[[ The records open ]]
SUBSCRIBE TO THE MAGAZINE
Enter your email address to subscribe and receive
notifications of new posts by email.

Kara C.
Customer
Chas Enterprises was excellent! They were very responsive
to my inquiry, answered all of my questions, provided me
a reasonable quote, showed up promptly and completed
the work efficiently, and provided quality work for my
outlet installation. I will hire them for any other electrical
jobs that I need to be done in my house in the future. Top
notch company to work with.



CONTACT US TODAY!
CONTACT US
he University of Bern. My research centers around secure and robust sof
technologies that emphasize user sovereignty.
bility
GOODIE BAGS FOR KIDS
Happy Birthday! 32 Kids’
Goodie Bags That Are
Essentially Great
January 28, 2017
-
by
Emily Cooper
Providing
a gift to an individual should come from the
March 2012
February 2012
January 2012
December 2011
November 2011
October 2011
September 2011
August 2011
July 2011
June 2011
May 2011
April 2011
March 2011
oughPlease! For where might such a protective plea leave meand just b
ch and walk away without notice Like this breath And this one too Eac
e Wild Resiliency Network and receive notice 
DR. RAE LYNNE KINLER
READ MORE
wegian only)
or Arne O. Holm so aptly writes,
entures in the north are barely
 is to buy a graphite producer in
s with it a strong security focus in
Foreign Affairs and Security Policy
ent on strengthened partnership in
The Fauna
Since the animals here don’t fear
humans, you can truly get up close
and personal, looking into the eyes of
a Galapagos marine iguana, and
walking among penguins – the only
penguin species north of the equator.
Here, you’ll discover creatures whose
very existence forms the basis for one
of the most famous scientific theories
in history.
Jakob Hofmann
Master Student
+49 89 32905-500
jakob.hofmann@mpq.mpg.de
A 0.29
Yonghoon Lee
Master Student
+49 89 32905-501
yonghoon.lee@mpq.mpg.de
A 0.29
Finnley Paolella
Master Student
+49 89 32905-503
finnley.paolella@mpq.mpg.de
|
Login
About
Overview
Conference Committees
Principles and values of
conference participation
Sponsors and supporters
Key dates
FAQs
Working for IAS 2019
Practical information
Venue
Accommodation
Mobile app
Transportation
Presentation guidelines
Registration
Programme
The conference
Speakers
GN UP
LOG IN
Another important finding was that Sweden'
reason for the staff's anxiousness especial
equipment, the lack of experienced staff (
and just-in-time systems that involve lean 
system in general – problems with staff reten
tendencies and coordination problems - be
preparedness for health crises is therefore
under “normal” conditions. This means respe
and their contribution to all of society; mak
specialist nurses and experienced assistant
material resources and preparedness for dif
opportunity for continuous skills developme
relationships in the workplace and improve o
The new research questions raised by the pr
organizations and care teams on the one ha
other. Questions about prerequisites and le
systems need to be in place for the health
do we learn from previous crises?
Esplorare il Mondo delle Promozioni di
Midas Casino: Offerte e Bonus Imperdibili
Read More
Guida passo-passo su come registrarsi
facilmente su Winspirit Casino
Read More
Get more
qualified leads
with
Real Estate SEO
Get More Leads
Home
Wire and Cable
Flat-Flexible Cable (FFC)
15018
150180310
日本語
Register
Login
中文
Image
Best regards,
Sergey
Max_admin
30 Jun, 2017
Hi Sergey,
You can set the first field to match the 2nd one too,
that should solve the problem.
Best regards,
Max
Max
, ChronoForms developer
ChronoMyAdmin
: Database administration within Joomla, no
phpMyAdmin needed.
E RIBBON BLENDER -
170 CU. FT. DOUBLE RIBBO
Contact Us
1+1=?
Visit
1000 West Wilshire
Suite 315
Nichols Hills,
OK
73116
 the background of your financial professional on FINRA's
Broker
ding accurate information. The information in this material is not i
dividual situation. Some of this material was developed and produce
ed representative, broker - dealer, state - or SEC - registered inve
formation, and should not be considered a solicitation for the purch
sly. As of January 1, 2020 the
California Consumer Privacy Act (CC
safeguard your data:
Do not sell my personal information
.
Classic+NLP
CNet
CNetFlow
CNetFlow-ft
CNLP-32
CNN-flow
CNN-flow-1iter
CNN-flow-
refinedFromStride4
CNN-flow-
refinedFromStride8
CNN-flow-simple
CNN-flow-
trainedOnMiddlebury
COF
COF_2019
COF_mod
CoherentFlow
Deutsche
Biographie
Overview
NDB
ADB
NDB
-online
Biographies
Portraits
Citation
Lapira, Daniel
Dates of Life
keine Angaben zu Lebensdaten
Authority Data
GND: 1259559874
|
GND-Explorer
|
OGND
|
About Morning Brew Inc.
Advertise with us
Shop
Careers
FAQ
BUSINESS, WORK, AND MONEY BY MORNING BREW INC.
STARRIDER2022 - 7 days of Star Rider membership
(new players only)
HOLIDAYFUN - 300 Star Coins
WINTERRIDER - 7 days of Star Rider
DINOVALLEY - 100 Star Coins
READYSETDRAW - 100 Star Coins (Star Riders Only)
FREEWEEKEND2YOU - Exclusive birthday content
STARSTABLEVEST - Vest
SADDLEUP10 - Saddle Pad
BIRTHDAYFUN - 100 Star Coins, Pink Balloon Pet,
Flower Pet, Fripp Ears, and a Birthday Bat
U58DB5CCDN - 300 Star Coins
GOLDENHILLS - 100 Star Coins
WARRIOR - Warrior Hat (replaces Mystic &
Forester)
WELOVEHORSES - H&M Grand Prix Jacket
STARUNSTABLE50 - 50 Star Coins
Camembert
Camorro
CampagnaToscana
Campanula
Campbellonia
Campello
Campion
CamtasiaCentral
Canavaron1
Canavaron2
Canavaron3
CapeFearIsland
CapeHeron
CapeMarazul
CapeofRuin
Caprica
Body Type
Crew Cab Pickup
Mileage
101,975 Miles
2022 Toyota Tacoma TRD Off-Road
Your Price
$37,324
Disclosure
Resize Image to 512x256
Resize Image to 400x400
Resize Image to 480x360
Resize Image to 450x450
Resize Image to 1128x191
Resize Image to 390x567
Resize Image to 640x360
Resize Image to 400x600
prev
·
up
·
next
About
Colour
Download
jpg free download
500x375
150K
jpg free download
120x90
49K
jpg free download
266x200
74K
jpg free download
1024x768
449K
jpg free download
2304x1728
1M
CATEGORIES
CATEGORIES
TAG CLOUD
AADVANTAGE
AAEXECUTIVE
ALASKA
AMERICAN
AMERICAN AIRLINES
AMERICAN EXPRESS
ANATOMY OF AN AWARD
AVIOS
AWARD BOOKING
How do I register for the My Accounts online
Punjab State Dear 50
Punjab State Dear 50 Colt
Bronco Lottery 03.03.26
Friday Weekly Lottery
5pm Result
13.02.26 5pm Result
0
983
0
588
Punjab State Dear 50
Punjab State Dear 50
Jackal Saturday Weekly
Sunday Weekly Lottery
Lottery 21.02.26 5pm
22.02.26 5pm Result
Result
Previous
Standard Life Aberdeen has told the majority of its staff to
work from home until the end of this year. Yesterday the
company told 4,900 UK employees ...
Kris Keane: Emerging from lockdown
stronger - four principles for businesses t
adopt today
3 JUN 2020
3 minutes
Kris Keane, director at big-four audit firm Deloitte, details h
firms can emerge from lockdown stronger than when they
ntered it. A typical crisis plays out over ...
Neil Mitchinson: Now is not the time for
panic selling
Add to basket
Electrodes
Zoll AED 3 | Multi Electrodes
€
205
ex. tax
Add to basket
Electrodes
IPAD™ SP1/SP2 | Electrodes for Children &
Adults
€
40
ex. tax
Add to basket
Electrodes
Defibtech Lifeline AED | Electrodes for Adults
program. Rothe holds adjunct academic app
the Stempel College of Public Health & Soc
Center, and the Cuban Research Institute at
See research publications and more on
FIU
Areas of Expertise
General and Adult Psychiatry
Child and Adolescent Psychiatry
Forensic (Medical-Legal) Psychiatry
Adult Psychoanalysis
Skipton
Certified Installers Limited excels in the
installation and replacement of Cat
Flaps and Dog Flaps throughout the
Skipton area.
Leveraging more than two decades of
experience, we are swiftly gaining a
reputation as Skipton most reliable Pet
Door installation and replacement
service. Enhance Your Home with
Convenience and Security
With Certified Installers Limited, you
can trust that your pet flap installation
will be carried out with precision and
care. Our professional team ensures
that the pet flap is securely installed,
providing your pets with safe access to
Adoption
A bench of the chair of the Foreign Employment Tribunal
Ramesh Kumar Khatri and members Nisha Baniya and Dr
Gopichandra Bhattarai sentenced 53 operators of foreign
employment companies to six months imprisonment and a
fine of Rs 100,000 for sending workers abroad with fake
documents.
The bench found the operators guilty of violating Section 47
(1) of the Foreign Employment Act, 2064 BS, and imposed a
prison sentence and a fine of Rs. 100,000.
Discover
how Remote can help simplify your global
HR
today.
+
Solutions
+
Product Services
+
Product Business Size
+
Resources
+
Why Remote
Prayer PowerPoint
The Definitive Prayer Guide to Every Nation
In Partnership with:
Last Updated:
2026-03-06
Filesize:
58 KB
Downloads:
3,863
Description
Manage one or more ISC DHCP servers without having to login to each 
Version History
[[ The records closed ]]
#### What to do:
Only the lines above, from the first through the one holding "Since the animals here don’t fear", are to be output, and they must be copied exactly.

#### Exercise answer:
SUBSCRIBE TO THE MAGAZINE
Enter your email address to subscribe and receive
notifications of new posts by email.

Kara C.
Customer
Chas Enterprises was excellent! They were very responsive
to my inquiry, answered all of my questions, provided me
a reasonable quote, showed up promptly and completed
the work efficiently, and provided quality work for my
outlet installation. I will hire them for any other electrical
jobs that I need to be done in my house in the future. Top
notch company to work with.



CONTACT US TODAY!
CONTACT US
he University of Bern. My research centers around secure and robust sof
technologies that emphasize user sovereignty.
bility
GOODIE BAGS FOR KIDS
Happy Birthday! 32 Kids’
Goodie Bags That Are
Essentially Great
January 28, 2017
-
by
Emily Cooper
Providing
a gift to an individual should come from the
March 2012
February 2012
January 2012
December 2011
November 2011
October 2011
September 2011
August 2011
July 2011
June 2011
May 2011
April 2011
March 2011
oughPlease! For where might such a protective plea leave meand just b
ch and walk away without notice Like this breath And this one too Eac
e Wild Resiliency Network and receive notice 
DR. RAE LYNNE KINLER
READ MORE
wegian only)
or Arne O. Holm so aptly writes,
entures in the north are barely
 is to buy a graphite producer in
s with it a strong security focus in
Foreign Affairs and Security Policy
ent on strengthened partnership in
The Fauna
Since the animals here don’t fear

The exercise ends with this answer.